[[ Material to process open ]]

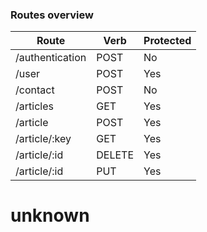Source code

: ### Routes overview



| Route                 | Verb   | Protected |
|-----------------------|--------|-----------|
| /authentication       | POST   | No        |
| /user                 | POST   | Yes       |
| /contact              | POST   | No        |
| /articles             | GET    | Yes       |
| /article              | POST   | Yes       |
| /article/:key         | GET    | Yes       |
| /article/:id          | DELETE | Yes       |
| /article/:id          | PUT    | Yes       |


# unknown
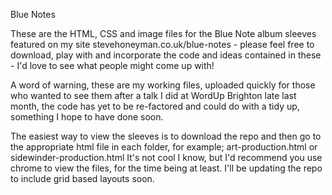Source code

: Blue Notes

These are the HTML, CSS and image files for the Blue Note album sleeves featured on my site stevehoneyman.co.uk/blue-notes - please feel free to download, play with and incorporate the code and ideas contained in these - I'd love to see what people might come up with! 

A word of warning, these are my working files, uploaded quickly for those who wanted to see them after a talk I did at WordUp Brighton late last month, the code has yet to be re-factored and could do with a tidy up, something I hope to have done soon.

The easiest way to view the sleeves is to download the repo and then go to the appropriate html file in each folder, for example; art-production.html or sidewinder-production.html It's not cool I know, but I'd recommend you use chrome to view the files, for the time being at least. I'll be updating the repo to include grid based layouts soon.  

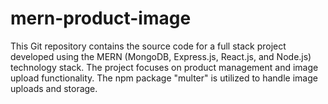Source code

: # mern-product-image
This Git repository contains the source code for a full stack project developed using the MERN (MongoDB, Express.js, React.js, and Node.js) technology stack. The project focuses on product management and  image upload functionality. The npm package "multer" is utilized to handle image uploads and storage.
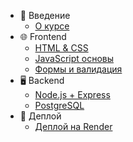 - 📖 Введение
  - [О курсе](intro.md)
- 🌐 Frontend
  - [HTML & CSS](html-css.md)
  - [JavaScript основы](js.md)
  - [Формы и валидация](form.md)
- 🖥️ Backend
  - [Node.js + Express](backend.md)
  - [PostgreSQL](db.md)
- 🚀 Деплой
  - [Деплой на Render](deploy.md)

[[ Material to process closed ]]

Task to complete: Reproduce the text of all the items above word for word, omitting the pictures.

Your response:
Source code

: ### Routes overview



| Route                 | Verb   | Protected |
|-----------------------|--------|-----------|
| /authentication       | POST   | No        |
| /user                 | POST   | Yes       |
| /contact              | POST   | No        |
| /articles             | GET    | Yes       |
| /article              | POST   | Yes       |
| /article/:key         | GET    | Yes       |
| /article/:id          | DELETE | Yes       |
| /article/:id          | PUT    | Yes       |


# unknown
Source code

: Blue Notes

These are the HTML, CSS and image files for the Blue Note album sleeves featured on my site stevehoneyman.co.uk/blue-notes - please feel free to download, play with and incorporate the code and ideas contained in these - I'd love to see what people might come up with! 

A word of warning, these are my working files, uploaded quickly for those who wanted to see them after a talk I did at WordUp Brighton late last month, the code has yet to be re-factored and could do with a tidy up, something I hope to have done soon.

The easiest way to view the sleeves is to download the repo and then go to the appropriate html file in each folder, for example; art-production.html or sidewinder-production.html It's not cool I know, but I'd recommend you use chrome to view the files, for the time being at least. I'll be updating the repo to include grid based layouts soon.  

Source code

: # mern-product-image
This Git repository contains the source code for a full stack project developed using the MERN (MongoDB, Express.js, React.js, and Node.js) technology stack. The project focuses on product management and  image upload functionality. The npm package "multer" is utilized to handle image uploads and storage.
 - 📖 Введение
  - [О курсе](intro.md)
- 🌐 Frontend
  - [HTML & CSS](html-css.md)
  - [JavaScript основы](js.md)
  - [Формы и валидация](form.md)
- 🖥️ Backend
  - [Node.js + Express](backend.md)
  - [PostgreSQL](db.md)
- 🚀 Деплой
  - [Деплой на Render](deploy.md)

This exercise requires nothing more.